Stored data
+ + +
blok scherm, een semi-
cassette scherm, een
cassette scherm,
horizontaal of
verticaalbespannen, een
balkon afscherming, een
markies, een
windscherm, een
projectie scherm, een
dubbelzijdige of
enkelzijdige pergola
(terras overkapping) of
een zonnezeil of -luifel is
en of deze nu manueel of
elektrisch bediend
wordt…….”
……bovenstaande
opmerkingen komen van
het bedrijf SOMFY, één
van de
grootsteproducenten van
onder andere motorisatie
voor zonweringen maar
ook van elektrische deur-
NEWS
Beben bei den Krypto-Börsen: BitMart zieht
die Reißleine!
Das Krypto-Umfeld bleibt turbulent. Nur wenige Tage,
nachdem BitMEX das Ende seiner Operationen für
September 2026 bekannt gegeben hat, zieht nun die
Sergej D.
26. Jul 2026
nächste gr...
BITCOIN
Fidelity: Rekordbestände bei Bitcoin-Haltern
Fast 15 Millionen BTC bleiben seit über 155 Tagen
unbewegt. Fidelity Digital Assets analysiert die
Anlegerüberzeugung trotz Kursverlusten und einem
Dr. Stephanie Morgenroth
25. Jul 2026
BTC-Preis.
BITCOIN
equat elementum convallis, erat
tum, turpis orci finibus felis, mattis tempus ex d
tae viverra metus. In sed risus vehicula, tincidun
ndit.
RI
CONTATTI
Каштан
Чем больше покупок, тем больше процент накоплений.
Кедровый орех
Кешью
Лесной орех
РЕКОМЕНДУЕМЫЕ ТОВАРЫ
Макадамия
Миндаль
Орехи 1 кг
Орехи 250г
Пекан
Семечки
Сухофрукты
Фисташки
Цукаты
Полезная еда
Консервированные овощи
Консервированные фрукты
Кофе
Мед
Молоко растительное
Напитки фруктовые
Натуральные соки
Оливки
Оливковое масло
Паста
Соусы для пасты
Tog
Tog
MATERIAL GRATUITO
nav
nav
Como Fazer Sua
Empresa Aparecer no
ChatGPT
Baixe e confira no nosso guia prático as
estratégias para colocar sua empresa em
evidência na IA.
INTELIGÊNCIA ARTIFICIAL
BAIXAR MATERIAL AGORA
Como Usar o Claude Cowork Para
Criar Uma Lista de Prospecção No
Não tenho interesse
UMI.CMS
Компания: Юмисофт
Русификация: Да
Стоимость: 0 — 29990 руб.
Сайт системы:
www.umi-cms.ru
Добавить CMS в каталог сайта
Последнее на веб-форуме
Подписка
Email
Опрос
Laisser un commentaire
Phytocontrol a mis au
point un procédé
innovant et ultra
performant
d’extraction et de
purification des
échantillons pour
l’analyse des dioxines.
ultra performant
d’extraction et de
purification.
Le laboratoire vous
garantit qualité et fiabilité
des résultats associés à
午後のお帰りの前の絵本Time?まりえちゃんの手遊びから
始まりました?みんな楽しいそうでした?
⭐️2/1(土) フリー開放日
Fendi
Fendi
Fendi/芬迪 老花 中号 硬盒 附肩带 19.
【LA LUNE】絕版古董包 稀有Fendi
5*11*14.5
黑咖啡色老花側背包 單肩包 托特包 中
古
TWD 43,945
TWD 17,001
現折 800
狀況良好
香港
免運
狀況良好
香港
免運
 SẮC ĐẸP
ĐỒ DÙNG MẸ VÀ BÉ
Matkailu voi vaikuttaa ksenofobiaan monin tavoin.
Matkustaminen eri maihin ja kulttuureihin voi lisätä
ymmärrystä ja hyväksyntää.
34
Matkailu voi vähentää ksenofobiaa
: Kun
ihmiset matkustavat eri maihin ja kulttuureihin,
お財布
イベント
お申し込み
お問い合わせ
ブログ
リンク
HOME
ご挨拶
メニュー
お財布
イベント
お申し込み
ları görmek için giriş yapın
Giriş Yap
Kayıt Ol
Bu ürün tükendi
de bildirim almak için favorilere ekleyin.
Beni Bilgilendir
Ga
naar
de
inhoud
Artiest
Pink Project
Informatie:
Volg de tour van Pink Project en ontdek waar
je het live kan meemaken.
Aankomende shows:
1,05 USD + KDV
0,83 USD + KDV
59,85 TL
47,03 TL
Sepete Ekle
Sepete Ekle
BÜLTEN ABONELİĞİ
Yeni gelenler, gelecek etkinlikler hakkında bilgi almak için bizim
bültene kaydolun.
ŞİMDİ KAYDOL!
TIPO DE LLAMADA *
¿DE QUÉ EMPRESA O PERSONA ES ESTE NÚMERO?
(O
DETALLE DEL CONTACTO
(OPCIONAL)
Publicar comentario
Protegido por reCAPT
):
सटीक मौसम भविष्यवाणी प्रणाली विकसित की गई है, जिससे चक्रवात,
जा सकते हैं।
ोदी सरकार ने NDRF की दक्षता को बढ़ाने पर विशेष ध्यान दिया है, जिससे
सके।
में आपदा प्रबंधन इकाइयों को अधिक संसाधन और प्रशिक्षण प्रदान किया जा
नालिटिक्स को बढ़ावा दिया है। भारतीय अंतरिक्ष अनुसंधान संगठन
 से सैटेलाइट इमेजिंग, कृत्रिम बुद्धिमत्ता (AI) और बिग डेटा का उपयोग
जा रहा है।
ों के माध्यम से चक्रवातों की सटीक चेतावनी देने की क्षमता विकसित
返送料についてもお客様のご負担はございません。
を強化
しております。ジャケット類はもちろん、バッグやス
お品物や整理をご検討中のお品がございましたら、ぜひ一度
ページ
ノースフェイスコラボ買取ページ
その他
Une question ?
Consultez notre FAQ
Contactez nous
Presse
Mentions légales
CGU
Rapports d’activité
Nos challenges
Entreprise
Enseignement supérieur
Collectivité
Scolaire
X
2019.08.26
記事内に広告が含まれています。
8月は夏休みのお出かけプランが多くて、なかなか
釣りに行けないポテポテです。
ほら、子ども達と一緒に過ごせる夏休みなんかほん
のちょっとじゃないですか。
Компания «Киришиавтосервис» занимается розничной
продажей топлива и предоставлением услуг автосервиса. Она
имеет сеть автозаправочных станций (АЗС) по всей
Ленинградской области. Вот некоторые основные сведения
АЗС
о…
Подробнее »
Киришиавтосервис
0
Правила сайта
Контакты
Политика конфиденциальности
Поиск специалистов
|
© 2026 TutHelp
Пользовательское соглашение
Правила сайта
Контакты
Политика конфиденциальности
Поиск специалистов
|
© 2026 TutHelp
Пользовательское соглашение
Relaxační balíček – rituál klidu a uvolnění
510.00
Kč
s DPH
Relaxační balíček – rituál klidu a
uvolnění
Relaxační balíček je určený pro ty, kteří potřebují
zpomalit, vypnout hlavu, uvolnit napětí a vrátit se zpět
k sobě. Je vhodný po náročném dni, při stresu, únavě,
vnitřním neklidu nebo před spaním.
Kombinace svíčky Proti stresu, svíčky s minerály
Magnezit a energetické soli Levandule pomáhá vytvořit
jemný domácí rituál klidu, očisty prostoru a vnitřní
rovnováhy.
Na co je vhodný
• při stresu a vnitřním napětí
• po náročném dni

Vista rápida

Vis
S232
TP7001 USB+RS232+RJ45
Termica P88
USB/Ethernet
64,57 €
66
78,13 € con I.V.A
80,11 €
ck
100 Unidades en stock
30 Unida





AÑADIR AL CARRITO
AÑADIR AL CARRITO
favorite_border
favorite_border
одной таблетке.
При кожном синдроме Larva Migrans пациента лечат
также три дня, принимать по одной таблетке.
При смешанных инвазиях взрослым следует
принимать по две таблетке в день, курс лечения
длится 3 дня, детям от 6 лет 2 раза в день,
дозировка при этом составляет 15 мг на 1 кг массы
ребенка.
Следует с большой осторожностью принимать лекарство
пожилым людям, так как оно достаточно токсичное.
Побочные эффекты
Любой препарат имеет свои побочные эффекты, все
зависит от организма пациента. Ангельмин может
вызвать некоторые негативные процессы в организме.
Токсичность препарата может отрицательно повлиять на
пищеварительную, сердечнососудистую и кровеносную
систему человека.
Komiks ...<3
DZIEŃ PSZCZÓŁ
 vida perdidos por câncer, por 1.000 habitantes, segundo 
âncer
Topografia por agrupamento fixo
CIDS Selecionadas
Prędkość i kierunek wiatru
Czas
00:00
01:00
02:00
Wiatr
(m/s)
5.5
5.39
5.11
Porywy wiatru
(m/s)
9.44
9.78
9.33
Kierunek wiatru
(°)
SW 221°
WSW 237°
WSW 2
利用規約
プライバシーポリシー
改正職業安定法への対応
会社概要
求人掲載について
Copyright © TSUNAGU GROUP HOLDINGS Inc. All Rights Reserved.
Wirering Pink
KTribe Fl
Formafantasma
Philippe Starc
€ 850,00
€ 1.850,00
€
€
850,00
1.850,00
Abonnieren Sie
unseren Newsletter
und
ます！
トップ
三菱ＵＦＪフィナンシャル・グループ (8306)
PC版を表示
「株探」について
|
+ + +
WORK TO COMPLETE
Number of lines with the string "имеет" in the data above: report this figure and nothing more.

SOLVED EXERCISE
2